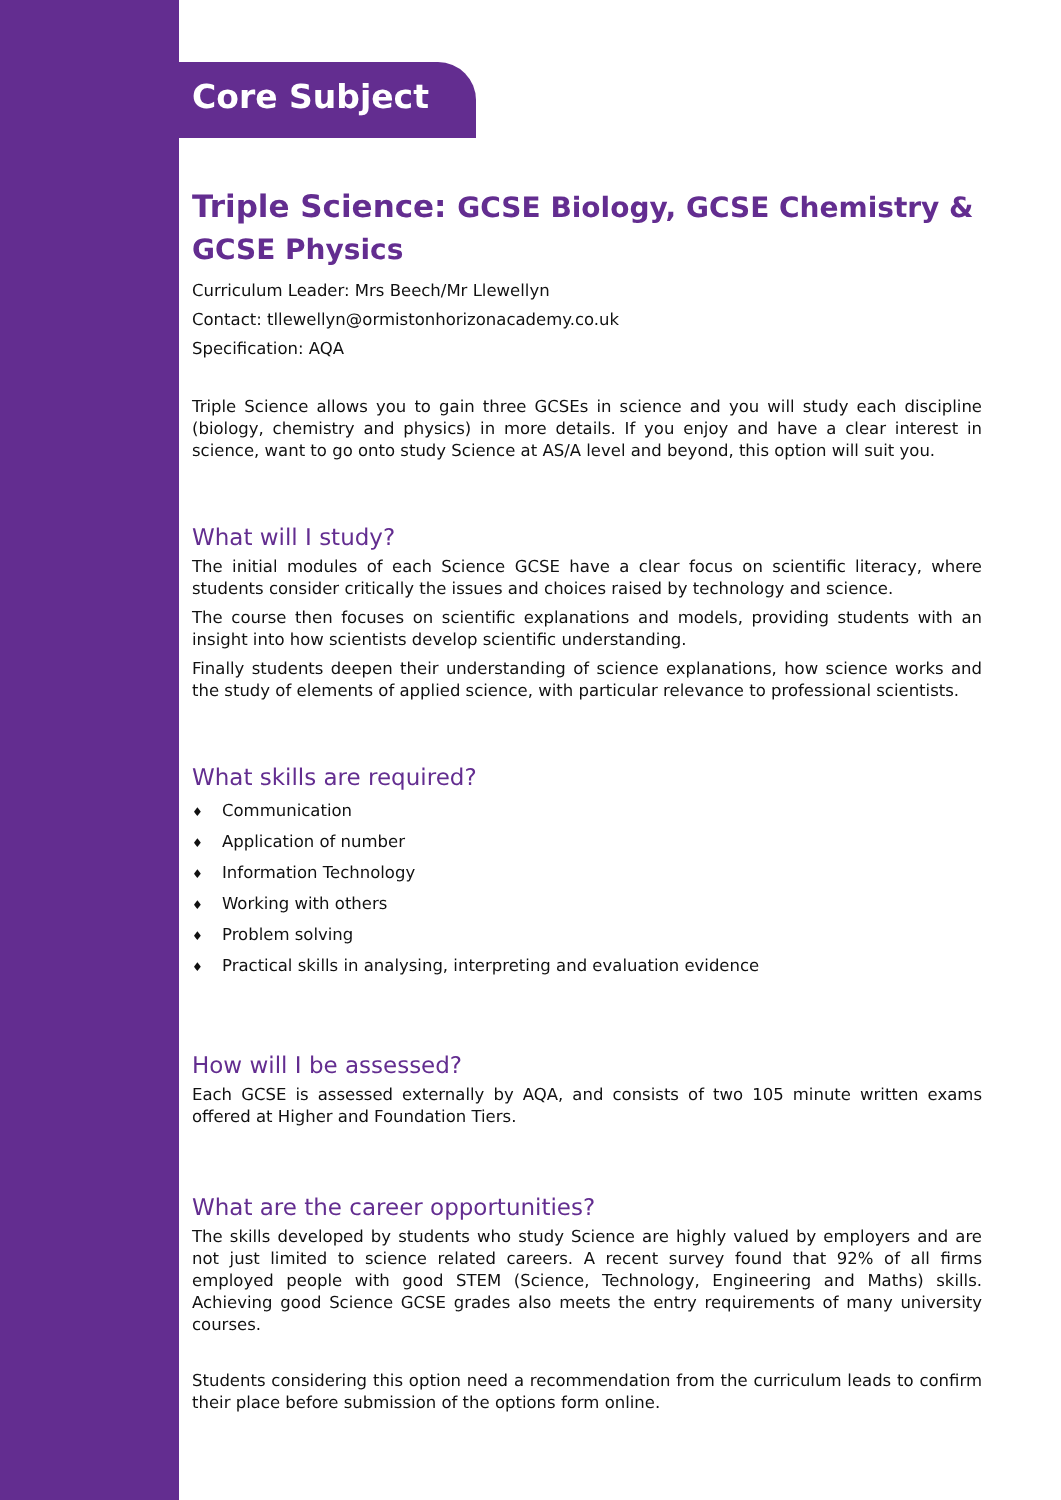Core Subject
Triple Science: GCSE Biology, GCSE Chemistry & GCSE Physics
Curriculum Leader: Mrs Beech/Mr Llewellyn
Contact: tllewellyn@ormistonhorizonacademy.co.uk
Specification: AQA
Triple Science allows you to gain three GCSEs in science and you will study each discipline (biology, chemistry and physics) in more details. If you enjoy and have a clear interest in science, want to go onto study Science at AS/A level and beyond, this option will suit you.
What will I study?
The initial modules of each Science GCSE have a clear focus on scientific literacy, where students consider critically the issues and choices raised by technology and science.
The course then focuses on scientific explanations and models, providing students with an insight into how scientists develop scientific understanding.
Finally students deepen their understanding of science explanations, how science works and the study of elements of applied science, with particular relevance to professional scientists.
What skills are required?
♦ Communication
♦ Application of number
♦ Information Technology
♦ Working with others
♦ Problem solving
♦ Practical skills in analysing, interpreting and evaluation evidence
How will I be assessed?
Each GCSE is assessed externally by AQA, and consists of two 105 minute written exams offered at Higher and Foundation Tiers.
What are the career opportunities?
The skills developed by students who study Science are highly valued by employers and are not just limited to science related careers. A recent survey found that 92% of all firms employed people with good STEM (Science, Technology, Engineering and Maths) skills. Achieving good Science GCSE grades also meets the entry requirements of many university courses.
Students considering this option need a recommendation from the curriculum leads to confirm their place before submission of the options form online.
• • • •
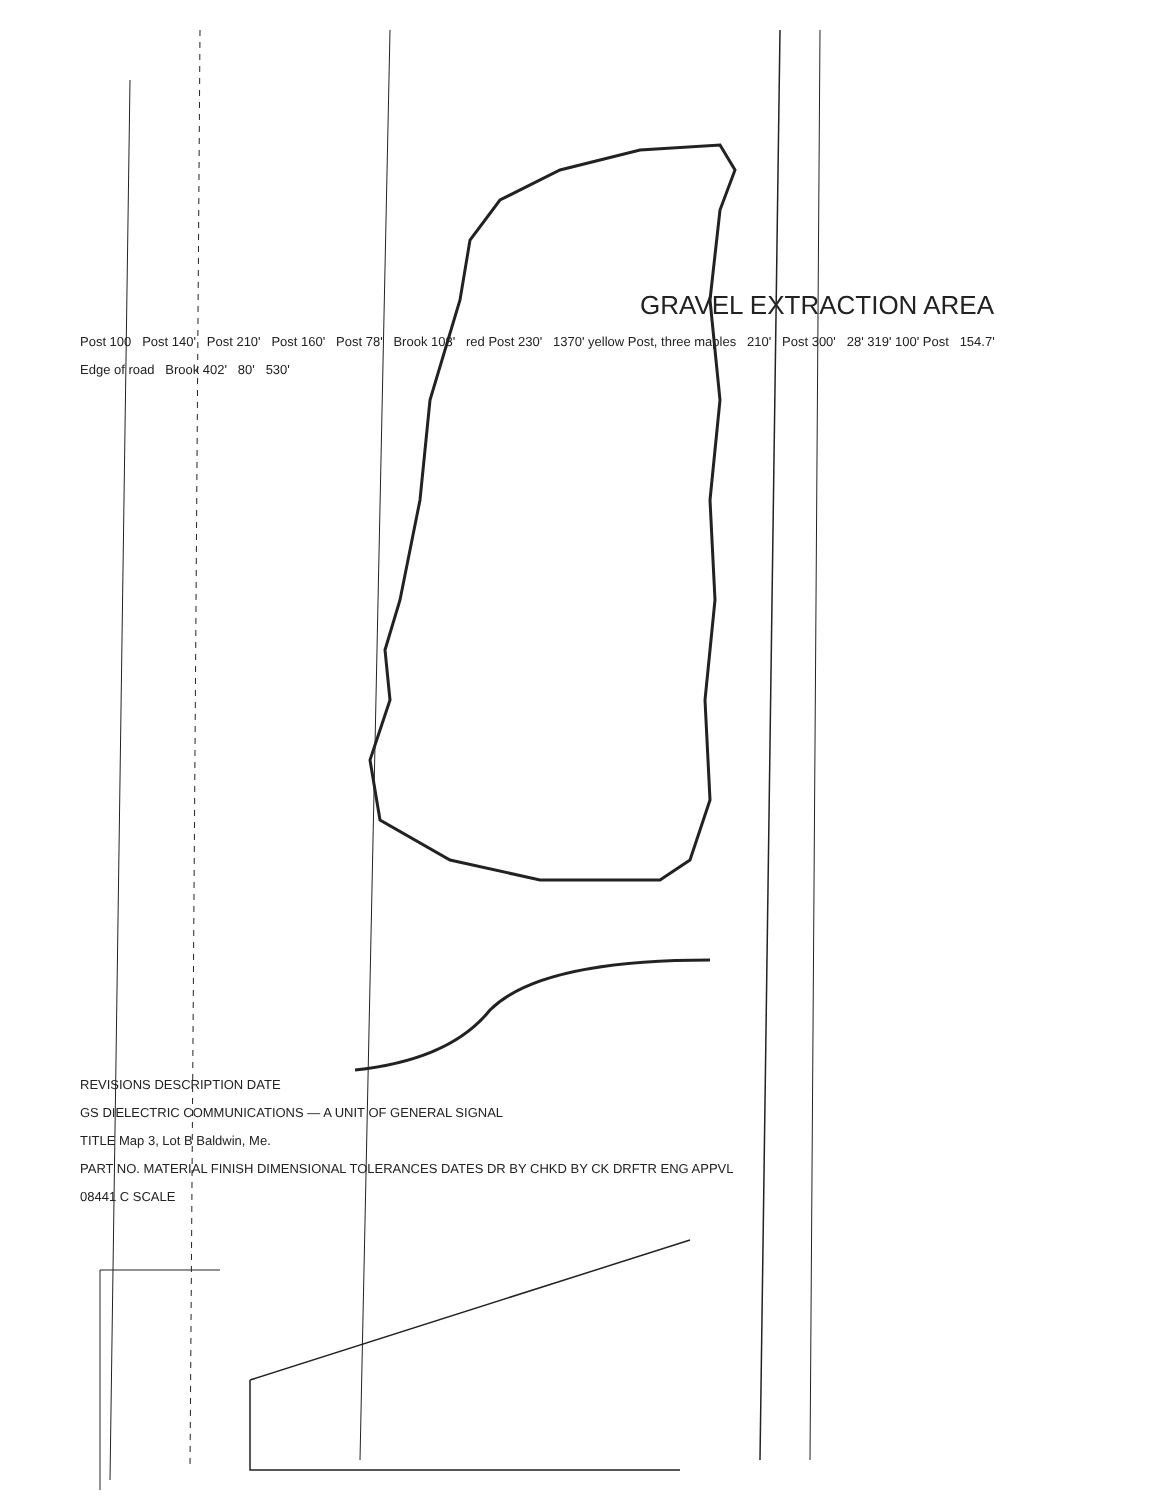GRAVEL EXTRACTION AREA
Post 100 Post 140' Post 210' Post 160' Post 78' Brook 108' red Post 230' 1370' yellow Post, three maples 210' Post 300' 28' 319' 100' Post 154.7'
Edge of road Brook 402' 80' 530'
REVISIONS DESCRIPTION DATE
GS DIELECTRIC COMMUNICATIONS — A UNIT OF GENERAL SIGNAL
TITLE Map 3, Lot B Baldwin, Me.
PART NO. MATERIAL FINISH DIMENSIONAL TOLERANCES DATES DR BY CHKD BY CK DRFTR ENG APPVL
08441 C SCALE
• • • •
§ **Your task**
Everything above from the line containing "Core Subject" through the line containing "Specification: AQA" must be repeated exactly, and the pictures must be left out.

§ **Solved problem**
Core Subject
Triple Science: GCSE Biology, GCSE Chemistry & GCSE Physics
Curriculum Leader: Mrs Beech/Mr Llewellyn
Contact: tllewellyn@ormistonhorizonacademy.co.uk
Specification: AQA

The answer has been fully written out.